[Dataset excerpts — start]

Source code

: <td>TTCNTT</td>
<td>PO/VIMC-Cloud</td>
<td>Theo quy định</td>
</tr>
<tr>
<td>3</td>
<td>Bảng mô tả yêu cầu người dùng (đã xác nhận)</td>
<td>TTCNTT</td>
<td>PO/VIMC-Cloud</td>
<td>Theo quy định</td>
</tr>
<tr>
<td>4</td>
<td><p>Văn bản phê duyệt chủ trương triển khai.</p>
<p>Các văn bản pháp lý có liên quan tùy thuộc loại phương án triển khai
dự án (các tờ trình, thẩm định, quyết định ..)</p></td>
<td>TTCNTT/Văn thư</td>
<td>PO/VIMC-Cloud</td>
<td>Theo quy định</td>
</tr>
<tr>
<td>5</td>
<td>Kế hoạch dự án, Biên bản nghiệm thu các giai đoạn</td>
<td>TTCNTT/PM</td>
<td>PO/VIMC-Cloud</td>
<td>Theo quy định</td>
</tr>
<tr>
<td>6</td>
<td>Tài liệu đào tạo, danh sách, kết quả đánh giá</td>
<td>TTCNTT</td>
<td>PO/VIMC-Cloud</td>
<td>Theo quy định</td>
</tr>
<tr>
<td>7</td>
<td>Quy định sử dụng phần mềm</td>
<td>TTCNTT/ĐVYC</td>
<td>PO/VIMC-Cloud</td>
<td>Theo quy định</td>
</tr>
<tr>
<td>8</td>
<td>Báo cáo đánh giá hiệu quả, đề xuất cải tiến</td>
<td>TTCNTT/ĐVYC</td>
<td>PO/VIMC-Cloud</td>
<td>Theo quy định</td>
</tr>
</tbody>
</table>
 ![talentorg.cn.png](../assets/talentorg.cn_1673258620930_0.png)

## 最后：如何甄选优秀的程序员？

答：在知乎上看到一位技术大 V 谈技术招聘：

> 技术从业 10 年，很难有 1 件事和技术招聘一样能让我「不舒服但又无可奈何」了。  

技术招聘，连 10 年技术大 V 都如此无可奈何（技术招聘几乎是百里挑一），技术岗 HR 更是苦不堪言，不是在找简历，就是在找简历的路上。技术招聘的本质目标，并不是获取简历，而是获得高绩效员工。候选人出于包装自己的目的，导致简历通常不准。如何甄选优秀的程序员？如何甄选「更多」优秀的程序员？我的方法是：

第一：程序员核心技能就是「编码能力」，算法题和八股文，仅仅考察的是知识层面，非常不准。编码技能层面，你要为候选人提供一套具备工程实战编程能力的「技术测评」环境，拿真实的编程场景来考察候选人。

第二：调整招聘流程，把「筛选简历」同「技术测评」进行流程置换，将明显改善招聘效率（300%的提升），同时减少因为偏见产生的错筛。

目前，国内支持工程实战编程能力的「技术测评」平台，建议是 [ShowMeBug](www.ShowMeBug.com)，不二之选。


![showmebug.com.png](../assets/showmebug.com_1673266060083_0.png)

[Dataset excerpts — finish]

## Your assignment:
Write out every line of the data above as a numbered list, omitting any blank lines.

## Solution below:
1. Source code
2. : <td>TTCNTT</td>
3. <td>PO/VIMC-Cloud</td>
4. <td>Theo quy định</td>
5. </tr>
6. <tr>
7. <td>3</td>
8. <td>Bảng mô tả yêu cầu người dùng (đã xác nhận)</td>
9. <td>TTCNTT</td>
10. <td>PO/VIMC-Cloud</td>
11. <td>Theo quy định</td>
12. </tr>
13. <tr>
14. <td>4</td>
15. <td><p>Văn bản phê duyệt chủ trương triển khai.</p>
16. <p>Các văn bản pháp lý có liên quan tùy thuộc loại phương án triển khai
17. dự án (các tờ trình, thẩm định, quyết định ..)</p></td>
18. <td>TTCNTT/Văn thư</td>
19. <td>PO/VIMC-Cloud</td>
20. <td>Theo quy định</td>
21. </tr>
22. <tr>
23. <td>5</td>
24. <td>Kế hoạch dự án, Biên bản nghiệm thu các giai đoạn</td>
25. <td>TTCNTT/PM</td>
26. <td>PO/VIMC-Cloud</td>
27. <td>Theo quy định</td>
28. </tr>
29. <tr>
30. <td>6</td>
31. <td>Tài liệu đào tạo, danh sách, kết quả đánh giá</td>
32. <td>TTCNTT</td>
33. <td>PO/VIMC-Cloud</td>
34. <td>Theo quy định</td>
35. </tr>
36. <tr>
37. <td>7</td>
38. <td>Quy định sử dụng phần mềm</td>
39. <td>TTCNTT/ĐVYC</td>
40. <td>PO/VIMC-Cloud</td>
41. <td>Theo quy định</td>
42. </tr>
43. <tr>
44. <td>8</td>
45. <td>Báo cáo đánh giá hiệu quả, đề xuất cải tiến</td>
46. <td>TTCNTT/ĐVYC</td>
47. <td>PO/VIMC-Cloud</td>
48. <td>Theo quy định</td>
49. </tr>
50. </tbody>
51. </table>
52.  ![talentorg.cn.png](../assets/talentorg.cn_1673258620930_0.png)
53. ## 最后：如何甄选优秀的程序员？
54. 答：在知乎上看到一位技术大 V 谈技术招聘：
55. > 技术从业 10 年，很难有 1 件事和技术招聘一样能让我「不舒服但又无可奈何」了。  
56. 技术招聘，连 10 年技术大 V 都如此无可奈何（技术招聘几乎是百里挑一），技术岗 HR 更是苦不堪言，不是在找简历，就是在找简历的路上。技术招聘的本质目标，并不是获取简历，而是获得高绩效员工。候选人出于包装自己的目的，导致简历通常不准。如何甄选优秀的程序员？如何甄选「更多」优秀的程序员？我的方法是：
57. 第一：程序员核心技能就是「编码能力」，算法题和八股文，仅仅考察的是知识层面，非常不准。编码技能层面，你要为候选人提供一套具备工程实战编程能力的「技术测评」环境，拿真实的编程场景来考察候选人。
58. 第二：调整招聘流程，把「筛选简历」同「技术测评」进行流程置换，将明显改善招聘效率（300%的提升），同时减少因为偏见产生的错筛。
59. 目前，国内支持工程实战编程能力的「技术测评」平台，建议是 [ShowMeBug](www.ShowMeBug.com)，不二之选。
60. ![showmebug.com.png](../assets/showmebug.com_1673266060083_0.png)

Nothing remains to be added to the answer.